Los ministros Avelluto y Avogadro pasaron un mal momento porque, sinceramente, a nadie le gusta ser provocado y agredido de una manera tan brutal como injusta y grosera. No lo conozco a Avogadro pero sí a Avelluto. Conversé con él un par de veces y en una de esas ocasiones me comentó las iniciativas promovidas por su ministerio con motivo de los doscientos años del nacimiento de Carlos Marx. Extraño gobierno de derecha que convoca a académicos e intelectuales de izquierda para que opinen sobre Marx.
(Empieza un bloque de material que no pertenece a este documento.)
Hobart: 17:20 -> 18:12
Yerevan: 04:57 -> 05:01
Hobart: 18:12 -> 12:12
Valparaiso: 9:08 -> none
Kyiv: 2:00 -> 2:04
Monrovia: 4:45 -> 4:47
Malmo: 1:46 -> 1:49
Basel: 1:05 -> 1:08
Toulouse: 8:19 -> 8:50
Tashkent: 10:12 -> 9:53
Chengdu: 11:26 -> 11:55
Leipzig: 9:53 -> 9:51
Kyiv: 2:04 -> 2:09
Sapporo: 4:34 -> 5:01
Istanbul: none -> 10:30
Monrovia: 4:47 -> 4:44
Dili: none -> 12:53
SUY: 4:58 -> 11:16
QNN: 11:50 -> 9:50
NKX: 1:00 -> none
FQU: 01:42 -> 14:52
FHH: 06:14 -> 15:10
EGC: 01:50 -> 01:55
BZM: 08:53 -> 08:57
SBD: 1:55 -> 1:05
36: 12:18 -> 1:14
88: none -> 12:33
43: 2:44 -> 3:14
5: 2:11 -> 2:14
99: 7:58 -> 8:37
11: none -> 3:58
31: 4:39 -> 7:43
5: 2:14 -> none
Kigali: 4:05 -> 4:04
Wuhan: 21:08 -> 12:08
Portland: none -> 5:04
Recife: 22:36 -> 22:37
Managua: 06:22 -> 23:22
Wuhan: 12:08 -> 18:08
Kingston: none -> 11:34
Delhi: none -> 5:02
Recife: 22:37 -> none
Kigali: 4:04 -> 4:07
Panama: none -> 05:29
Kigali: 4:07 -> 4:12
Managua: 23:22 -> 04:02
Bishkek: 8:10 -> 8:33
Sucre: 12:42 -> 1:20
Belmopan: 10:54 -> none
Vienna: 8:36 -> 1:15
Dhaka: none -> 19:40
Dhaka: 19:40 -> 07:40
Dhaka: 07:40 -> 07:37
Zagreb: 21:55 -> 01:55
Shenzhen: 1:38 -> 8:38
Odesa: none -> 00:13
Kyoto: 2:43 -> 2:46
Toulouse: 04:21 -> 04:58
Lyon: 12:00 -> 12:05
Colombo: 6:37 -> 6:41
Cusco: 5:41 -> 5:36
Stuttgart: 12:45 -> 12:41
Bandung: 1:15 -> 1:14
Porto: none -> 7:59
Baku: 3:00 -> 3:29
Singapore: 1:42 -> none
Poco tiempo de conversación con Avelluto me permitió percibir que su sensibilidad, su manera de entender el mundo de la cultura y la política pertenecen al campo de lo que podríamos calificar de progresista. Creo saber de lo que hablo. Me pasé la vida relacionado de diferentes modos y en diferentes refriegas con ese universo, para no distinguir por los gestos, las expresiones, los tonos, la manera de citar autores, la empatía hacia ciertas actividades culturales, a un progresista.
Seguramente desde ese lugar se pensó Avelluto cuando le dijo a uno de los energúmenos que no iba a ser él quien le daría lecciones de democracia. Y acto seguido lo invitó a subir al escenario y hablar, a que hiciera realidad su derecho a expresarse . Error. Estos patanes no fueron a la Feria del Libro a expresarse, a ejercer el don de la inteligencia; tampoco fueron a intercambiar ideas. Su máximo acto creativo, su versión criolla de “la imaginación al poder”, fue pensarse como los protagonistas de la serie “Casa de papel”. Dicho sea al pasar, es muy probable que muchos de ellos estén convencidos de que la canción Bella Ciao que entona el Profesor y sus discípulos, sea una tarantela napolitana o una canzoneta para bailar en carnaval, porque, bueno es decirlo, en esta patanería lo que nunca deja de estar presente es la ignorancia con un toque más que discreto de tilinguería y frivolidad.
A modo de conclusión, digo que no termino de entender la actitud de la escritora Claudia Piñeiro. Ella está en su derecho a discrepar con el proyecto educativo de la ciudad de Buenos Aires, pero no hace falta hacer un curso de Instrucción Cívica para saber que ante una provocación de ese tipo lo que corresponde no es darle la solidaridad a los provocadores, sino repudiar su acto. ¿Miedo a ser tildada de derecha? ¿Oportunismo? ¿Demagogia? No lo sé; pero lo que sé es que lo que le correspondía hacer a una escritora ante un acto de vandalismo contra la cultura era condenar a los vándalos que agredían la cultura, ya que ella no estaba en esa tribuna para opinar sobre el cierre o apertura de los institutos, sino para dar testimonio de la libertad de expresión, el pluralismo y las virtudes del libro, es decir, de todos aquellos valores que los energúmenos con sus actos estaban negando delante de sus ojos.